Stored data
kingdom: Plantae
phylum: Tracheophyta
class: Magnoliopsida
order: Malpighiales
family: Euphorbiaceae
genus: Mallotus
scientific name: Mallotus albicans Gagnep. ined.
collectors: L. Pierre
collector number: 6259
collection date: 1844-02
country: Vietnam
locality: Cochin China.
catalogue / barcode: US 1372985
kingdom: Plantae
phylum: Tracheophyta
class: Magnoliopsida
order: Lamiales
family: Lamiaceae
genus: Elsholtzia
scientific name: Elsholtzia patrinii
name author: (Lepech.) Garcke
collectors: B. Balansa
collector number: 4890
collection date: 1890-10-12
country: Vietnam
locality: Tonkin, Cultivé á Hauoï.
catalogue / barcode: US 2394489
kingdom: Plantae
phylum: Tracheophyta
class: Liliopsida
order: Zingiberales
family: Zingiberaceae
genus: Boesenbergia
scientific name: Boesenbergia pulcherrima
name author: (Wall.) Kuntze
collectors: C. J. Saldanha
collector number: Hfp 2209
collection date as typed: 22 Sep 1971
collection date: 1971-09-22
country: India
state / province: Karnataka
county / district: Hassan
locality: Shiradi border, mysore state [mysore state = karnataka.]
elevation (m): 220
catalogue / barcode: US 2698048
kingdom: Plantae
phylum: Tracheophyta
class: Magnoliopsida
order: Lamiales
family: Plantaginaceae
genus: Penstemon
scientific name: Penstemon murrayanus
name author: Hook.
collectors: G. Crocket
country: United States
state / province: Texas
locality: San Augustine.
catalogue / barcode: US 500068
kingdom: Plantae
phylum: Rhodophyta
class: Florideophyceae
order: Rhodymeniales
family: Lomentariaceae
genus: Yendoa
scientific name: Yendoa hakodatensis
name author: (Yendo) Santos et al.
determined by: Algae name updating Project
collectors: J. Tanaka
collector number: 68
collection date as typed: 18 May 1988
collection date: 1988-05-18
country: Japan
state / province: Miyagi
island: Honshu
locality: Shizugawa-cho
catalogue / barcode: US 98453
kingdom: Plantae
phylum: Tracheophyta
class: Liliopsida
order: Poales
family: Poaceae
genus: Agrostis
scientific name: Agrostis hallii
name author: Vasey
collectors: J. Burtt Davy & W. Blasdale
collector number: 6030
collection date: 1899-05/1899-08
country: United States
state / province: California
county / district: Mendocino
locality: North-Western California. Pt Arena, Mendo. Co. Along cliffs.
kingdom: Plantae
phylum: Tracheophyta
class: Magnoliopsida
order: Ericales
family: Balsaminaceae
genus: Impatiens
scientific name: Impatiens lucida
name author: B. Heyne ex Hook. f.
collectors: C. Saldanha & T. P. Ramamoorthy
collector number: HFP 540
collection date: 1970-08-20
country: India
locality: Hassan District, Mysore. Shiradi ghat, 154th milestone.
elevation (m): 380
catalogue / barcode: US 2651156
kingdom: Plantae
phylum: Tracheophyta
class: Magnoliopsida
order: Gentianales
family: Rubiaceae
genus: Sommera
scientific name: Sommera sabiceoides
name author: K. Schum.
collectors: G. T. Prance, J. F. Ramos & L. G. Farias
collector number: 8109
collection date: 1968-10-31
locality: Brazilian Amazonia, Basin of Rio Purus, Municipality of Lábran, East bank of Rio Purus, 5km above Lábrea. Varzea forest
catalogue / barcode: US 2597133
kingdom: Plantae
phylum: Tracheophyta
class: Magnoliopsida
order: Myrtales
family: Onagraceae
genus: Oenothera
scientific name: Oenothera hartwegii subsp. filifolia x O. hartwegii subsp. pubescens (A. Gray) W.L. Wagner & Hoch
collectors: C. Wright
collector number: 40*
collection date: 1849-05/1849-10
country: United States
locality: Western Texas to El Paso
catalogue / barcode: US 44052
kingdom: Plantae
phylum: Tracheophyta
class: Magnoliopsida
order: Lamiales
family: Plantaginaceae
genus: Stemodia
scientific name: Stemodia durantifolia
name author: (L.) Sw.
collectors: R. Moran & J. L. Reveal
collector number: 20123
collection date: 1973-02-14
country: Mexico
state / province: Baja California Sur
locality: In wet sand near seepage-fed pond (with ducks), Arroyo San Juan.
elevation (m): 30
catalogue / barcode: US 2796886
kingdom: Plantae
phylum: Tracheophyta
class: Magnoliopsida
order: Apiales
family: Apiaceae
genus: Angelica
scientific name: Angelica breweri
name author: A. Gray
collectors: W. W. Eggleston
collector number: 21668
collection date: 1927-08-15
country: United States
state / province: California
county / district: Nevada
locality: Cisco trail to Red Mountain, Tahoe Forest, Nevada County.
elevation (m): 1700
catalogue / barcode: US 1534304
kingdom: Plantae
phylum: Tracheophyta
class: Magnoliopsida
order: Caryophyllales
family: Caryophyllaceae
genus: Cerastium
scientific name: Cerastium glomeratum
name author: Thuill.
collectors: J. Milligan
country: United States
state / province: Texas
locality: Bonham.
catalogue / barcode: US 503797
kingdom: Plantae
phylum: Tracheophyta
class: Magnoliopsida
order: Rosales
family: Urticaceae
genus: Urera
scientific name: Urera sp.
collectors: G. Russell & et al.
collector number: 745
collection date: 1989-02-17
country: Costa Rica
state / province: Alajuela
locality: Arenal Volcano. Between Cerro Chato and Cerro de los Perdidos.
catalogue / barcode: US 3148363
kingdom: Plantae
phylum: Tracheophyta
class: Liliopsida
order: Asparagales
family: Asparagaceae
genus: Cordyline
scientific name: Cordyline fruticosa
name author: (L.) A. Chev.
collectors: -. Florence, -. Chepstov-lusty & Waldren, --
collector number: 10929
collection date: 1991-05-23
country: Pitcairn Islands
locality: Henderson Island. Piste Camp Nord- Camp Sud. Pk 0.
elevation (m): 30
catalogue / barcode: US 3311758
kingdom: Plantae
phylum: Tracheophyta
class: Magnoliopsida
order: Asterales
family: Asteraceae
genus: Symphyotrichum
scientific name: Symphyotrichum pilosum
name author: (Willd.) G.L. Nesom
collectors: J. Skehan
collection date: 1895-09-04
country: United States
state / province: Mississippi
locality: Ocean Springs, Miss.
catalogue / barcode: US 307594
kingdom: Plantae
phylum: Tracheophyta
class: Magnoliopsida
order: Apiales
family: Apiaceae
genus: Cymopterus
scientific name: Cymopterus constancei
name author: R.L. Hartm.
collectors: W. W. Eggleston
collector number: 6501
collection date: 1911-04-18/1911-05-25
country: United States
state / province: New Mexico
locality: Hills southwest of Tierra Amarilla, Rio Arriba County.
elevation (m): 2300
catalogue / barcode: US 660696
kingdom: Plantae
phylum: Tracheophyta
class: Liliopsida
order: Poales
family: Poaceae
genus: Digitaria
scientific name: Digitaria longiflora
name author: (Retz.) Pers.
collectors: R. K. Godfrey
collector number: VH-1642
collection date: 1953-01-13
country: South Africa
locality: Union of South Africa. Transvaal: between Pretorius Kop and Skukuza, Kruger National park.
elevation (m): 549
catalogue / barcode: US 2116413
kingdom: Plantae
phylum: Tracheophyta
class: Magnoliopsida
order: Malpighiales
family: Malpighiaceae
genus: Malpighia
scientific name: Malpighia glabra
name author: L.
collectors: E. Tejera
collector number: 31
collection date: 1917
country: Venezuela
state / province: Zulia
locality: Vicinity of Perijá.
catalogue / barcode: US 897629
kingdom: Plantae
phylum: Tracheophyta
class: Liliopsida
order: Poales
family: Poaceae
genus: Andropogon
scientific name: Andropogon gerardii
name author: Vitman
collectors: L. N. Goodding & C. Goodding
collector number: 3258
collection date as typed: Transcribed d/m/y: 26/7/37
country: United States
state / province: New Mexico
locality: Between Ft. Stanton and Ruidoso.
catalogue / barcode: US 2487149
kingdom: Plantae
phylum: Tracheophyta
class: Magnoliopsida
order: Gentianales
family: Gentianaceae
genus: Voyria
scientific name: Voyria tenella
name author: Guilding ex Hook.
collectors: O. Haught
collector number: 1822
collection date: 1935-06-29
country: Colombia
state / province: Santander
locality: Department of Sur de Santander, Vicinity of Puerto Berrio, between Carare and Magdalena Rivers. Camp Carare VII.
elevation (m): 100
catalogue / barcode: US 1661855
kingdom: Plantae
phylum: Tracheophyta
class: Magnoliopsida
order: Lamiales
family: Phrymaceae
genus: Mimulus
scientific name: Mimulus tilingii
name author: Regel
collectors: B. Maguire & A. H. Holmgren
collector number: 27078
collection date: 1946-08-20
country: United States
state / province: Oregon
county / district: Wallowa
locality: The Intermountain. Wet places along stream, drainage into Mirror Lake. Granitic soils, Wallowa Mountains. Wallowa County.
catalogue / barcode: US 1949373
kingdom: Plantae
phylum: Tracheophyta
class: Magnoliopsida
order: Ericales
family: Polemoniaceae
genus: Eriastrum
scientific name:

Task requirements
Rename "collectors" to "collected by" in the records from the start through the line with "locality: North-Western California.", and write out only those lines again with nothing else changed.

Exercise output
kingdom: Plantae
phylum: Tracheophyta
class: Magnoliopsida
order: Malpighiales
family: Euphorbiaceae
genus: Mallotus
scientific name: Mallotus albicans Gagnep. ined.
collected by: L. Pierre
collector number: 6259
collection date: 1844-02
country: Vietnam
locality: Cochin China.
catalogue / barcode: US 1372985
kingdom: Plantae
phylum: Tracheophyta
class: Magnoliopsida
order: Lamiales
family: Lamiaceae
genus: Elsholtzia
scientific name: Elsholtzia patrinii
name author: (Lepech.) Garcke
collected by: B. Balansa
collector number: 4890
collection date: 1890-10-12
country: Vietnam
locality: Tonkin, Cultivé á Hauoï.
catalogue / barcode: US 2394489
kingdom: Plantae
phylum: Tracheophyta
class: Liliopsida
order: Zingiberales
family: Zingiberaceae
genus: Boesenbergia
scientific name: Boesenbergia pulcherrima
name author: (Wall.) Kuntze
collected by: C. J. Saldanha
collector number: Hfp 2209
collection date as typed: 22 Sep 1971
collection date: 1971-09-22
country: India
state / province: Karnataka
county / district: Hassan
locality: Shiradi border, mysore state [mysore state = karnataka.]
elevation (m): 220
catalogue / barcode: US 2698048
kingdom: Plantae
phylum: Tracheophyta
class: Magnoliopsida
order: Lamiales
family: Plantaginaceae
genus: Penstemon
scientific name: Penstemon murrayanus
name author: Hook.
collected by: G. Crocket
country: United States
state / province: Texas
locality: San Augustine.
catalogue / barcode: US 500068
kingdom: Plantae
phylum: Rhodophyta
class: Florideophyceae
order: Rhodymeniales
family: Lomentariaceae
genus: Yendoa
scientific name: Yendoa hakodatensis
name author: (Yendo) Santos et al.
determined by: Algae name updating Project
collected by: J. Tanaka
collector number: 68
collection date as typed: 18 May 1988
collection date: 1988-05-18
country: Japan
state / province: Miyagi
island: Honshu
locality: Shizugawa-cho
catalogue / barcode: US 98453
kingdom: Plantae
phylum: Tracheophyta
class: Liliopsida
order: Poales
family: Poaceae
genus: Agrostis
scientific name: Agrostis hallii
name author: Vasey
collected by: J. Burtt Davy & W. Blasdale
collector number: 6030
collection date: 1899-05/1899-08
country: United States
state / province: California
county / district: Mendocino
locality: North-Western California. Pt Arena, Mendo. Co. Along cliffs.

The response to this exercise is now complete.